ОТРЫВОК
Аргументация Вена получила значительное развитие благодаря своему влиянию на Мишеля Фуко, который в то время работал над монументальной «Историей сексуальности». Фуко адаптировал психосексуальные идеи Вена о римском мужчине-аристократе для полного психологизированного прочтения древней идеи эроса. Для Фуко период от Августа до Марка Аврелия был интересен тем, что умы выдающихся мужчин были встревожены вопросами удовольствия и господства. Уверенность римлянина в праве требовать полного подчинения (в том числе и сексуального) от подвластных ему уступило место нелегкому осознанию своих обязательств по отношению к другим. В результате переключения задач аристократического maîtrise de soi* с того, чтобы контролировать других, на то, чтобы оправдывать их ожидания, философский идеал нашел свое воплощение в браке как дружбе равных.

Любой путешественник оказывается в немалом долгу перед двумя этими авторами, стоит ему попасть на размеченную ими культурную территорию3. В дальнейшем я буду обращаться к их работам лишь опосредованно, однако их яркие описания античного воображения оказали столь сильное влияние, что читателю может быть полезно заранее узнать о самых важных отличиях в ландшафте, которые обнаружит эта книга.

Самое важное, что следует отметить, хотя разрыв между классическим и раннесредневековым аристократическим языком, описывающим брак и сексуальность, еще не столь очевиден, – решающие изменения в рельефе снова сместились, обратно к поздней Римской империи. Пусть это уже далеко не триумф раннехристианской этики, которую Вен так героически пытался вытеснить. Вен не связывал трансформацию брака с религиозными изменениями, как это делали его предшественники, склонные видеть в ней неизбежный результат христианизации. Вот и мы увидим, что за первые несколько веков нашей эры и язычники, и христиане обращались к моральному языку супружеского согласия, который существовал по крайней мере со времен Августа. Переломный момент наступает с введением апологетического дискурса христианского морального превосходства, который намеренно искажает представление о христианах как о людях, стоящих в стороне от этого морального консенсуса. Я же утверждаю, что такое искажение понималось древними читателями как отхождение от реальности в целях аргументации.

ХРАНИМЫЕ ДАННЫЕ
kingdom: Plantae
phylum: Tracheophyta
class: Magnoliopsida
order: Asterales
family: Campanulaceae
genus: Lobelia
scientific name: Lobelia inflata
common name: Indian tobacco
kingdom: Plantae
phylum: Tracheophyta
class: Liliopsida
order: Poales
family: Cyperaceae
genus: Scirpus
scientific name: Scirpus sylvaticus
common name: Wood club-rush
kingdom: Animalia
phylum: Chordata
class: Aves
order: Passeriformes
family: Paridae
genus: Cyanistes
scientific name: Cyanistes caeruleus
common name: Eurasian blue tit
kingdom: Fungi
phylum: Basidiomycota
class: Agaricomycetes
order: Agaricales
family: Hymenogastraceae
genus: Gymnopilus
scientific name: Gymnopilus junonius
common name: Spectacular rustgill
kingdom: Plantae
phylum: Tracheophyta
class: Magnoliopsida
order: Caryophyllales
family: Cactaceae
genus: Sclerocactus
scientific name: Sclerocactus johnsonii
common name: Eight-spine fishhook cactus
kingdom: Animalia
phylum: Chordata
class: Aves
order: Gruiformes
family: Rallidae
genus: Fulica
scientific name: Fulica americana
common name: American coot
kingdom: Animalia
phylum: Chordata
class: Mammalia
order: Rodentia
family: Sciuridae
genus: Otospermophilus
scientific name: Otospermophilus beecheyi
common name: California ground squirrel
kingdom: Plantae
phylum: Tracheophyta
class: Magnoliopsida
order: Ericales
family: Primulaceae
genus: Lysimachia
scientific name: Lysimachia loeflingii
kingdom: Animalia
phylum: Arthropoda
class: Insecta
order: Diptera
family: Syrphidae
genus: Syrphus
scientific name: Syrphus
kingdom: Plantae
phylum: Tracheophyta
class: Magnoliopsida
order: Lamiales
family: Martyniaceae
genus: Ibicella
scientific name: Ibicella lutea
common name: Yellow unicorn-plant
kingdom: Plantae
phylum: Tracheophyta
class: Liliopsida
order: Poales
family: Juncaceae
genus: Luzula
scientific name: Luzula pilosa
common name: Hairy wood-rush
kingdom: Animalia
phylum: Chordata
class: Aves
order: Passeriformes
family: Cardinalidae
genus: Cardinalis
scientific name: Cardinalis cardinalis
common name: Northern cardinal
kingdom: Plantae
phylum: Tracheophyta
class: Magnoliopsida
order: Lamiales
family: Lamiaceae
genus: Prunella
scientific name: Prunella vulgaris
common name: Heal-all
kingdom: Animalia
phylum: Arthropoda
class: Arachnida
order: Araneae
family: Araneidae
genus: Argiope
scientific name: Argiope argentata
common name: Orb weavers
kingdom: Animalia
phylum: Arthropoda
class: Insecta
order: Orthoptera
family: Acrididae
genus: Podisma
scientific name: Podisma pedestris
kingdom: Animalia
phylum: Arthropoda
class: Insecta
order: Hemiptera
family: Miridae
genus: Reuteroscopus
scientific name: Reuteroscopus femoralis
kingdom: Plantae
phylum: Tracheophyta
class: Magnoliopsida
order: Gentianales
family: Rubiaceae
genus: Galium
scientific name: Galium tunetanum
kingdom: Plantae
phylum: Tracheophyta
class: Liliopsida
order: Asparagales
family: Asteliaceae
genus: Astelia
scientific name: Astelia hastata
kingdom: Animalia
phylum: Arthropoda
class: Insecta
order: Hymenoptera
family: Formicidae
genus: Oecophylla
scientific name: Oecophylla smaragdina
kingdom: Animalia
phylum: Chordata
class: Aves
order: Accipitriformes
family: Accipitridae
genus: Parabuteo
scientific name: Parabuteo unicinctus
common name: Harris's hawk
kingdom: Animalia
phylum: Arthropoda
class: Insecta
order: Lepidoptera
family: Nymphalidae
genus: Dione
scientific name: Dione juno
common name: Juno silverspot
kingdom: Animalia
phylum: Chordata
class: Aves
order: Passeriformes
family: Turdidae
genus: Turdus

ЗАДАНИЯ ДЛЯ ВЫПОЛНЕНИЯ
**a.** Ответьте по отрывку о браке в Римской империи на вопросы, записав каждый ответ на отдельной строке с той же пометкой:
(i) Над каким трудом в то время работал Мишель Фуко?
(ii) Со времен какого правителя, по крайней мере, существовал моральный язык супружеского согласия?
(iii) Результатом чего предшественники Вена склонны были считать трансформацию брака?
**b.** Переведите на английский язык предложение из отрывка: «Вен не связывал трансформацию брака с религиозными изменениями, как это делали его предшественники, склонные видеть в ней неизбежный результат христианизации».
**c.** Объясните в одном–трех предложениях, опираясь на отрывок, почему период от Августа до Марка Аврелия был интересен Фуко.
Записи взяты из другого источника.

ОЖИДАЕМЫЕ ОТВЕТЫ
**a.**
(i) Над «Историей сексуальности».
(ii) Со времен Августа.
(iii) Неизбежным результатом христианизации.

**b.** Veyne did not link the transformation of marriage to religious changes, as his predecessors had done, inclined as they were to see it as the inevitable result of Christianization.

**c.** Этот период был интересен Фуко тем, что умы выдающихся мужчин были встревожены вопросами удовольствия и господства. Уверенность римлянина в праве требовать полного подчинения от подвластных ему уступила место нелегкому осознанию своих обязательств по отношению к другим.